Document segment:
It is notable that very high use services like eBay use Sun products for reliability reasons. Also, higher level telecom control systems such as NMAS and OSS service predominantly use Sun equipment. This use is due mainly to the company basing its products around a mature version of the Unix operating system and the support service that Sun provides.
Present focus
In 2004, in common with the trend of specialisation in the electronics industry, Sun cancelled two major processor projects which were emphasizing high instruction level parallelism and high operating frequency. Instead, the company chose to concentrate on processor projects emphasizing multi-threading and multiprocessing, such as the Niagara Processor. The company also announced a collaboration with Fujitsu to use the Japanese company's processor chips in some future Sun computers. Finally, it has a strategic alliance with AMD to produce market-leading x86/x64 servers based on AMD's Opteron processor. To this end, it acquired Kaelia, a startup founded by original Sun founder Andy Bechtolsheim, which had been focusing on high-performance AMD-based servers.
In February 2005, Sun announced the Sun Grid, a grid computing deployment on which it offers utility computing services priced at $1 (US) per CPU/hour for processing and per GB/month for storage. This offering builds upon an existing 3,000-CPU server farm used for internal R&D for over 10 years, of which Sun claims to be able to achieve 97% utilization.
Sun's software initiatives are increasingly making use of Open Source, most notably including Solaris via the OpenSolaris community. Sun's positioning includes a commitment to indemnify users of some software from intellectual property disputes concerning that software. The announced business model is the sale of support services on a variety of bases including per-employee and per-socket.
Sun chooses not to carry some forms of insurance (such as earthquake insurance). Since most of Suns assets are intellectual property and reputation, this is a prudent financial stategy.
In January 2005, Sun reported a net profit of $19 million for fiscal 2005 second quarter, for the first time in three years. This was followed by net loss of $9 mln on GAAP basis for the third quarter 2005, as reported on April 14, 2005.
On June 2, 2005, Sun announced it would purchase Storage Technology Corporation ("Storagetek") for US$4.1 billion in cash, or $37.00 per share. If approved, the merger would create a company with approximately 39,000 employees.
On June 26, 2005, Sun announced it would produce laptops. The laptop, called Ultra 3 Mobile Workstation, is based on Sun's Ultrasparc processor and running Solaris operating system. [2]
Software
Operating systems
All Sun systems have been based on UNIX systems which are well known for system stability and a consistent design philosophy.
Solaris 8 with the Common Desktop EnvironmentThe Sun 1 was shipped with Unisoft V7 UNIX. Later in 1982 Sun provided a customized 4.1BSD UNIX called SunOS as an operating system for its workstations. In 1992, along with AT&T, it integrated BSD UNIX and System V into Solaris, which as a result is based on UNIX SVR4.
Sun offered a secure variant of Solaris called Trusted Solaris for releases before the current Solaris 10, which includes the same capabilities as part of the basic offering.
Sun is also known for community-based and open-source licensing of its major technologies. Though a late adopter, it has included Linux as part of its strategy, following several years of difficult competition and loss of server market share to Linux-based systems. Blastwave compiles and packages open source software for Solaris machines, and has automated software consistency tracking, upgrading and completeing dependancies as part of the upload process. Recently, Sun has offered Linux-based desktop software called Java Desktop System (originally code-named "Madhatter") for use both on x86 hardware and on Sun's Sun Ray thin-client systems. It has also announced plans to supply its Java Enterprise System (a middleware stack) on Linux. It has already released its newest OS, Solaris 10, under the open-source Common Development and Distribution License.

Material supplied:

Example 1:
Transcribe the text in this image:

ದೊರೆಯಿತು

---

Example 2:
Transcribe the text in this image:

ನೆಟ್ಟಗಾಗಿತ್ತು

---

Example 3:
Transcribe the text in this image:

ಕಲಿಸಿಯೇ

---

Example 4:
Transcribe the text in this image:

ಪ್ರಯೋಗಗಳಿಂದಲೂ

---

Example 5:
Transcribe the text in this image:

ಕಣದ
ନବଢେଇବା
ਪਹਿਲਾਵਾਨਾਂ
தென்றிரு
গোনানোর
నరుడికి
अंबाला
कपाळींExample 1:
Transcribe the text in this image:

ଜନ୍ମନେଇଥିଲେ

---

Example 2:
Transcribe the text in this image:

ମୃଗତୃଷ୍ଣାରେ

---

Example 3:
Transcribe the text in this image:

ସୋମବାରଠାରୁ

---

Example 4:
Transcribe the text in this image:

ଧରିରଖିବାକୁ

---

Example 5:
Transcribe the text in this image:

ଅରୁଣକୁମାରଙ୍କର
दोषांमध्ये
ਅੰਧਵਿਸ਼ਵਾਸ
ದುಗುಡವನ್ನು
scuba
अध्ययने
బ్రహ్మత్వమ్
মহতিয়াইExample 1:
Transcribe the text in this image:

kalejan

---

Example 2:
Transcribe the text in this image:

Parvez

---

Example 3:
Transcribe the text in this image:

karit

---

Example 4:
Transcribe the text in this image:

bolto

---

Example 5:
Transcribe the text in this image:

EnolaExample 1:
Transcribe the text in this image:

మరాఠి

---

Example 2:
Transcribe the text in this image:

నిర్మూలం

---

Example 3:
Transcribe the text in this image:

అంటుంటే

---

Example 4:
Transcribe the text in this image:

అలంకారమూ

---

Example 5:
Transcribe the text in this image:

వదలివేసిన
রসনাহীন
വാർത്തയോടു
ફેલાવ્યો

Problems and tasks:
1. In the Sun Microsystems text, which startup did Sun acquire to support its AMD Opteron server alliance?
2. Continue the Sun Microsystems text, starting after its last sentence.

Answers to each task:
1. Kaelia

2.
Java platform
The Java programming language took the best features from the then industry standard language C++ and removed nearly all of its bad or rather more difficult and dangerous features, such as pointers. Backed with a massive class library Java programs can call upon a large set of GUI, mathematical and Internet access code that is tried and proven.
The Java platform, developed in the early 1990s was specifically developed with the objective of allowing programs to function regardless of the device they were used on, sparking the slogan "Write once, run everywhere". While this objective has not been entirely achieved (prompting the riposte "Write once, debug everywhere"), Java is regarded as being largely hardware- and operating system-independent.
Java was initially promoted as a platform for client-side applets running inside the web browser. This positioning was never very successful and while browser-based applications have had considerable success in displacing compiled applications on the desktop, Java has never been an important part of the web-browser experience.
The platform consists of three major parts, the Java programming language, the Java Virtual Machine (JVM), and several Java Application Programming Interfaces (APIs). The design of the Java platform is controlled by the vendor and user community through the Java Community Process (JCP).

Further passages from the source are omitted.